Accolto il ricorso contro l’assegnazione dell’hub di San Siro a Badia Grande. La Prefettura deve rivalutare le offerte

BAGNOLI DI SOPRA. Tutto da rifare, o quasi, per il rinnovo della gestione del centro di accoglienza per migranti a San Siro di Bagnoli. Il Tar del Veneto ha accolto il ricorso presentato dalla cooperativa Edeco contro l’assegnazione della gestione alla coop siciliana Badia Grande, all’esito del bando che si è concluso lo scorso aprile.

Edeco, che oltre all’hub di San Siro gestisce anche quello di Conetta nel Veneziano, era arrivata solo quarta nella classifica finale stilata dalla commissione di gara. A rilevare nelle valutazioni della commissione, presieduta dal Prefetto vicario Pasquale Aversa, il notevole ribasso sull’offerta economica proposto da Badia Grande, che sfiorava il 28 per cento sul prezzo di partenza, portando di fatto il costo pro die pro capite a 23,32 euro. Edeco offriva 31,90 euro.

In effetti fu la stessa commissione in prima istanza a ritenere anomale le offerte delle prime tre classificate - oltre a Badia Grande anche Tre Fontane-Senis Hospes e Azione sociale Cooperativa sociale, rispettivamente seconda e terza classificata - e chiedere quindi delle giustificazioni. A seguito dell’ulteriore documentazione presentata la commissione ritenne quindi valide le offerte.

Badia Grande, tuttavia, non ha mai messo piede nel centro di accoglienza di San Siro. La sua gestione, che doveva iniziare tra maggio e giugno, di fatto non è mai partita. E questo proprio perché Edeco ha presentato ricorso contro l’esito del bando e per essersi vista negare l’accesso agli atti di gara. Il Tar ha quindi accolto la richiesta di sospensiva cosicché Edeco ha continuato in regime di prorogatio la gestione dell’hub. E continuerà ancora.

Il Tribunale amministrativo ha infatti accolto il ricorso della cooperativa presieduta da Sara Felpati e in cui gioca un ruolo chiave il marito Simone Borile, noto per le vicende giudiziarie che lo coinvolgono legate alla sua gestione della società per i rifiuti Padova Tre srl fallita con un rosso milionario.

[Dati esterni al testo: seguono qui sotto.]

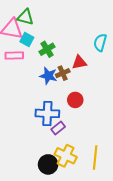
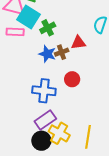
cyan square: (27, 40) -> (29, 17), size x1.6
purple rectangle: (58, 128) -> (45, 120), moved, size x1.5

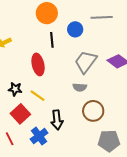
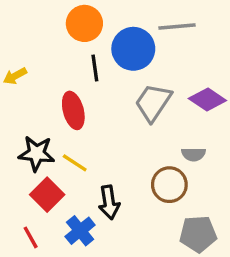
blue circle: (75, 29) -> (133, 49), size x1.6
gray semicircle: (80, 87) -> (193, 154), moved
black star: (15, 89) -> (37, 153), size x1.5

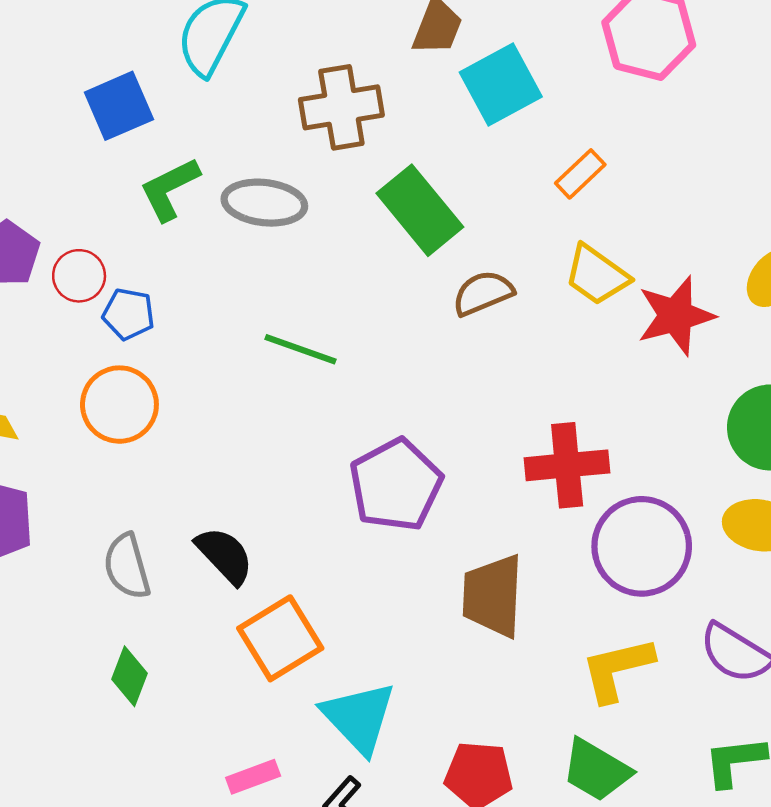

In particolare il Tar concorda con le eccezioni di Edeco laddove ritiene “fondate e meritevoli di accoglimento le censure di difetto di motivazione e di istruttoria del giudizio di anomalia”.

E ancora “Dalla documentazione risulta che le controinteressate non hanno allegato documentazione idonea a giustificare il considerevole ribasso offerto con riferimento alle economie ritraibili dalle soluzioni tecniche prescelte o dalle considerazioni eccezionalmente favorevoli di cui affermano disporre per prestare i servizi proposti e l’Amministrazione (la commissione della Prefettura, ndr) si è limitata a una acritica presa d’atto delle dichiarazioni, resa senza svolgere alcun approfondimento istruttorio che sarebbe invece stato necessario”.

I giudici amministrativi rilevano anche “manifeste carenze nelle giustificazioni” presentate da badia Grande. Da qui la sentenza: la commissione dovrà eseguire un esame approfondito “sulla serietà, sostenibilità

e affidabilità delle offerte anomale e delle giustificazioni proposte, procedendo eventualmente all’esclusione di quelle che risultino verosimilmente non realizzabili secondo gli standard qualitativi richiesti”. La stagione di Edeco è tutt’altro che finita.